Aunque sea cierto, es totalmente carente de ética ¿qué
derecho tiene nadie de invadir el territorio de alguna especie, capturarlos,
tratarlos como basuras, meterlos en jaulitas donde ni se puede dar un paso,
y sacarlos cada vez que quieran (mientras están vivos), cortarlos, quemarlos,
hervirlos, irradiarlos, y un sinfín de barbaridades más? Ya lo
hicieron los humanos con su propia especie, pero no significa que lo hagan y
se enseñe a hacerlo con los animales no humanos, o con humanos otra vez,
según la historia.
– Pelayo: Jurídicamente, la diferencia es que el ser humano está
revestido de dignidad.
– Mi estimado Pelayo: ¿Sería usted tan gentil de precisar exactamente
en qué consiste esa hipotética dignidad humana a la que usted
hace referencia? Y le ruego no me salga con el remañido cuento de “los
hijos de un padre bueno y celestial que habita en las alturas”. Haga usted
esto último y renunciaré a convencerlo, por lo mismo que renunciaría
a convencer a un fanático del fútbol de que debe cambiar de divisa.

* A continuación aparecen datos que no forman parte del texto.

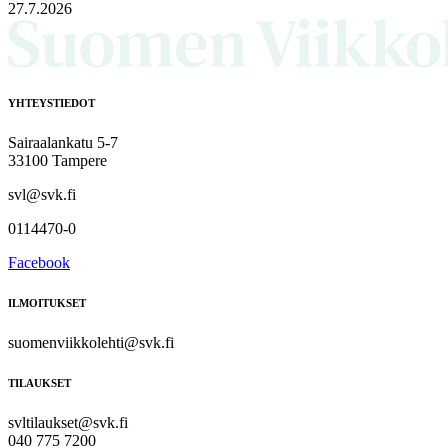
27.7.2026
YHTEYSTIEDOT
Sairaalankatu 5-7
33100 Tampere
svl@svk.fi
0114470-0
Facebook
ILMOITUKSET
suomenviikkolehti@svk.fi
TILAUKSET
svltilaukset@svk.fi
040 775 7200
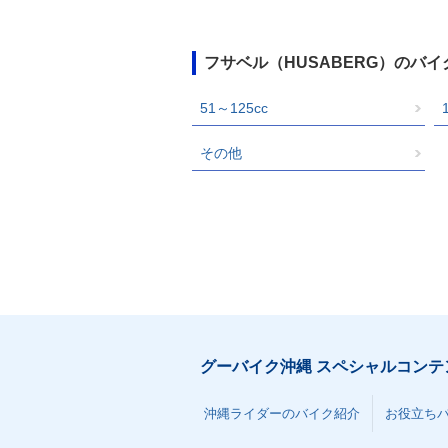
フサベル（HUSABERG）のバ
51～125cc
その他
グーバイク沖縄 スペシャルコンテ
沖縄ライダーのバイク紹介
お役立ち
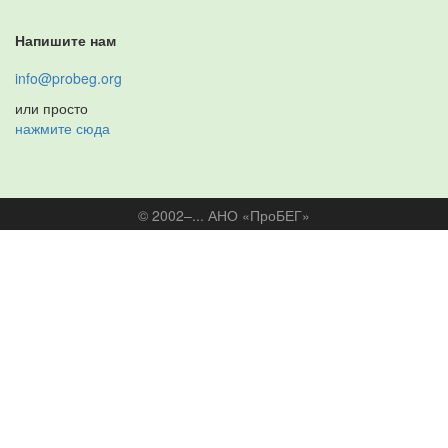
Напишите нам
info@probeg.org
или просто
нажмите сюда
© 2002–... АНО «ПроБЕГ»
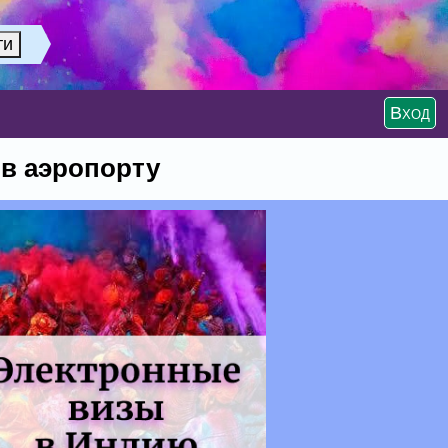
Вход
 в аэропорту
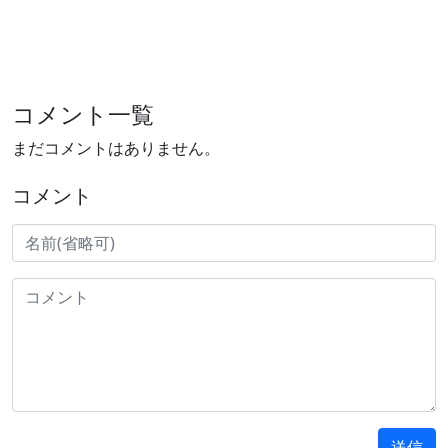
コメント一覧
まだコメントはありません。
コメント
送信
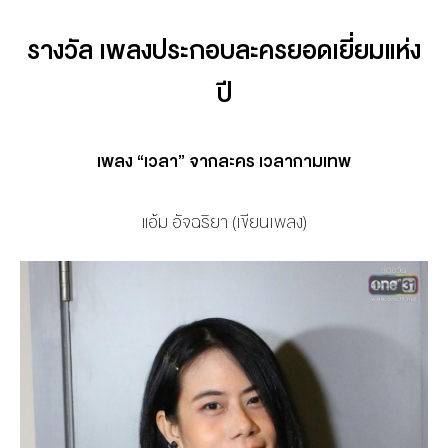
รางวัล เพลงประกอบละครยอดเยี่ยมแห่ง
ปี
เพลง “เวลา” จากละคร เวลากามเทพ
แอ้ม อัจฉริยา (เขียนเพลง)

Si, en vez, aduce usted algún tipo de “dignidad” fincada
en la superioridad intelectual humana, tenga a bien precisar el grado de derechos
que adquiere sobre otra persona alguien que la supere intelectualmente. Por
ejemplo, ¿conlleva tal superioridad el derecho a oprimirla y a torturarla
y a despedazarla? Piense usted detenidamente su respuesta. Pues podría
alguien citar unas cuantas personas más inteligentes que usted, quienes
invocando la misma licitud jurídica de la que usted se siente campeón,
estuviesen dispuestos a esclavizarle y torturarle y despedazarle.